One of my dancing friends recently sustained an injury that while not major in itself caused his gluteal muscles to weaken for a period. This then put extra strain on his groin, which led to another injury that was much more serious than the original dance.
If you don’t have strong well developed buttocks, then you can injure other parts of your body. And it’s not just your groin.
Do you ever have back pain when dancing or just from standing or walking?
If you do, then next time you are feel back pain, try squeezing your buttocks. You will potentially feel that pain go away and notice that your pelvis comes forward.
With strong buttocks you will be much less likely to be injured or unable to dance due to pain.
But that’s not the only benefit to your dance.
Do you ever have trouble lunging?
If you do not have strong buttock, then you will like find lunging puts a large strain on your thigh muscles (often close to the knee) and you might have troubles maintaining good posture in the upper body as you do.
If you find that lunging does prove a challenge, then next time try to focus on using the gluteal muscles on the side you are lunging too. You should find that it is easier and that you have better posture.
I know how much strong buttocks can improve dance, but how do you make them stronger?

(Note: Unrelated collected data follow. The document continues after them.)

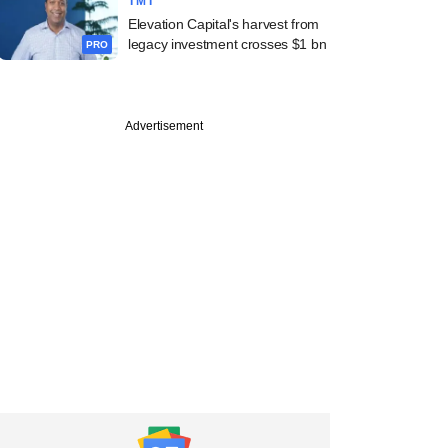
TMT
Elevation Capital's harvest from
legacy investment crosses $1 bn
PRO
Advertisement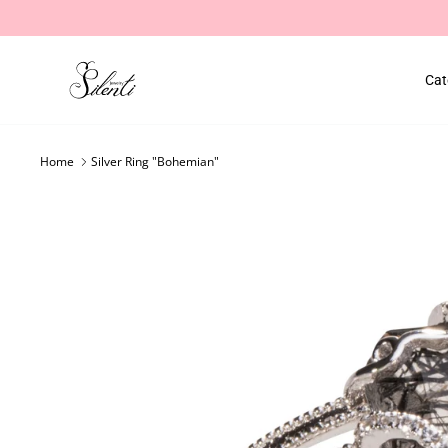
Skip
to
content
Cat
Home
Silver Ring "Bohemian"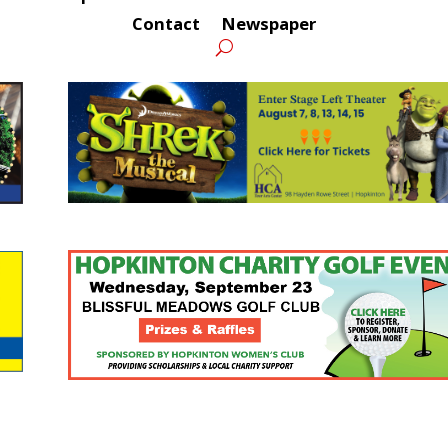
Contact
Newspaper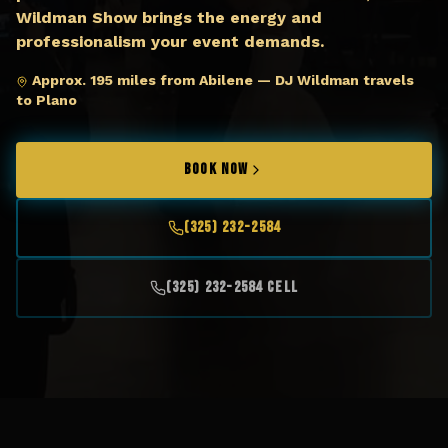
Wildman Show brings the energy and
professionalism your event demands.
Approx. 195 miles from Abilene — DJ Wildman travels
to Plano
BOOK NOW
(325) 232-2584
(325) 232-2584 Cell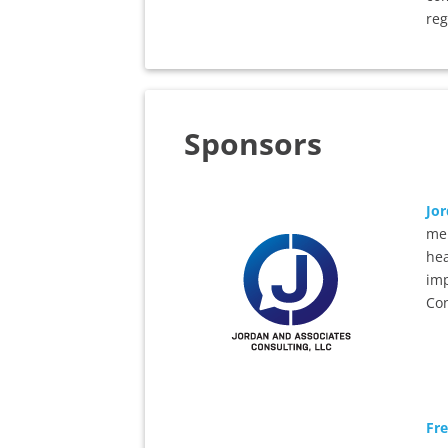
reg
Sponsors
Jor
mem
hea
imp
Con
Fr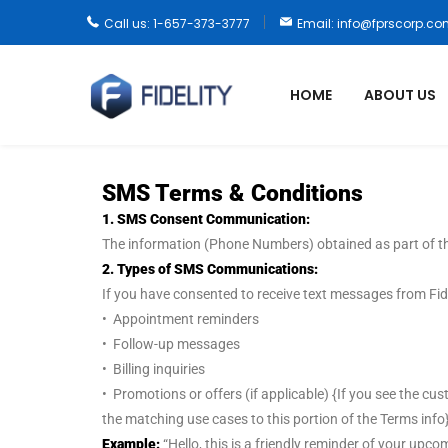
Call us: 1-657-373-3777
Email: info@fprscorp.c
HOME
ABOUT US
SMS Terms & Conditions
1. SMS Consent Communication:
The information (Phone Numbers) obtained as part of th
2. Types of SMS Communications:
If you have consented to receive text messages from Fide
• Appointment reminders
• Follow-up messages
• Billing inquiries
• Promotions or offers (if applicable) {If you see the c
the matching use cases to this portion of the Terms info}
Example:
“Hello, this is a friendly reminder of your u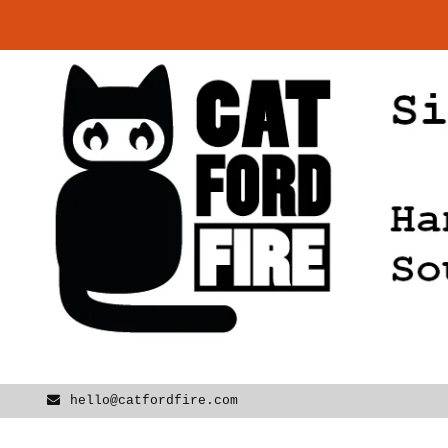
Skip
to
content
hello@catfordfire.com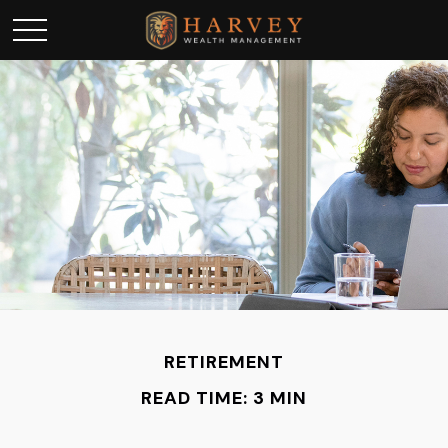
RETIREMENT
READ TIME: 3 MIN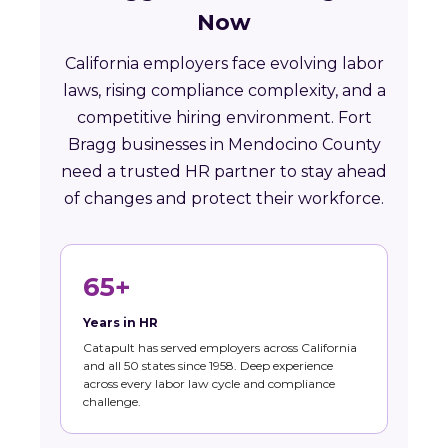
Now
California employers face evolving labor
laws, rising compliance complexity, and a
competitive hiring environment. Fort
Bragg businesses in Mendocino County
need a trusted HR partner to stay ahead
of changes and protect their workforce.
65+
Years in HR
Catapult has served employers across California
and all 50 states since 1958. Deep experience
across every labor law cycle and compliance
challenge.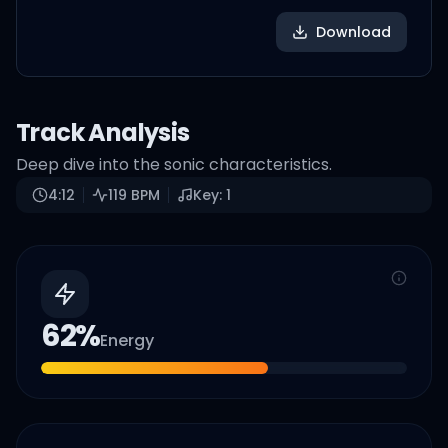
Download
Track Analysis
Deep dive into the sonic characteristics.
4:12
119
BPM
Key:
1
62
%
Energy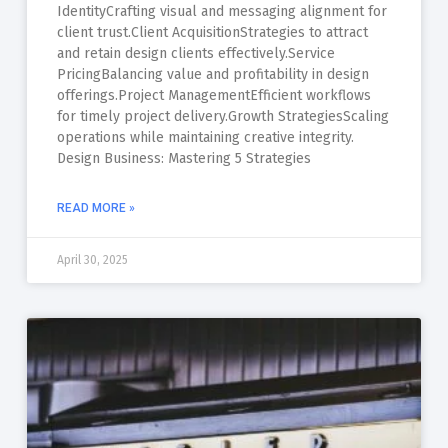
IdentityCrafting visual and messaging alignment for
client trust.Client AcquisitionStrategies to attract
and retain design clients effectively.Service
PricingBalancing value and profitability in design
offerings.Project ManagementEfficient workflows
for timely project delivery.Growth StrategiesScaling
operations while maintaining creative integrity.
Design Business: Mastering 5 Strategies
READ MORE »
April 30, 2025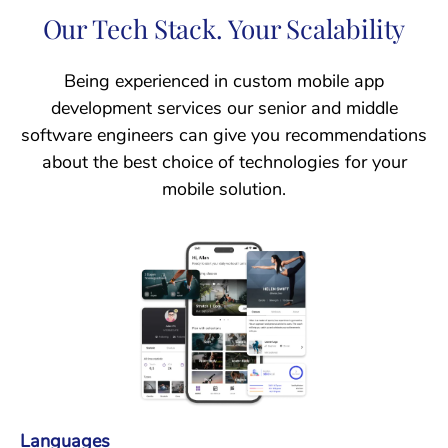
Our Tech Stack. Your Scalability
Being experienced in custom mobile app
development services our senior and middle
software engineers can give you recommendations
about the best choice of technologies for your
mobile solution.
Languages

How to quickly increase your buttock strength
If you now think you need to work on this, then here’s the easiest way:
When walking focus on flexing your gluteal muscles to help you walk. One your left foot touches the ground, flex the left gluteal muscles. Then the right and so on. You will notice two things:
- Your gluteal muscles can work more than they do when walking
- You will be walking faster with little more effort.
If you want to extend this further, then focus on doing the same thing as you walk up stairs. You will feel the same thing as when you walk, but it will be much more intense.
This is a good start, but you can go further with dedicated exercises. I was recommended this one by the friend I mentioned earlier.
- Buy a Thera band (if you do not have one)
- Stand near a chair or table for support
- Wrap the band around your ankles
- Push you pelvis forward
- Stand upright
- With a straight knee take one of your feet back
- Take your foot back as far as you can while keeping the knee (on the same side) straight and your pelvis forward
- You will really feel it in your buttock if you’re doing it right
Do this 10-20 times each side depending upon how hard it is – this will depend upon your fitness and the stiffness of the band.
If you would like to take this even further then Conditioning for Dance by Eric Franklin is an excellent book. It has a lot on the buttocks and just a lot on dance in general. I use it a lot when I feel a part of my body is not really working quite as well as it could be or needs to be for better dance.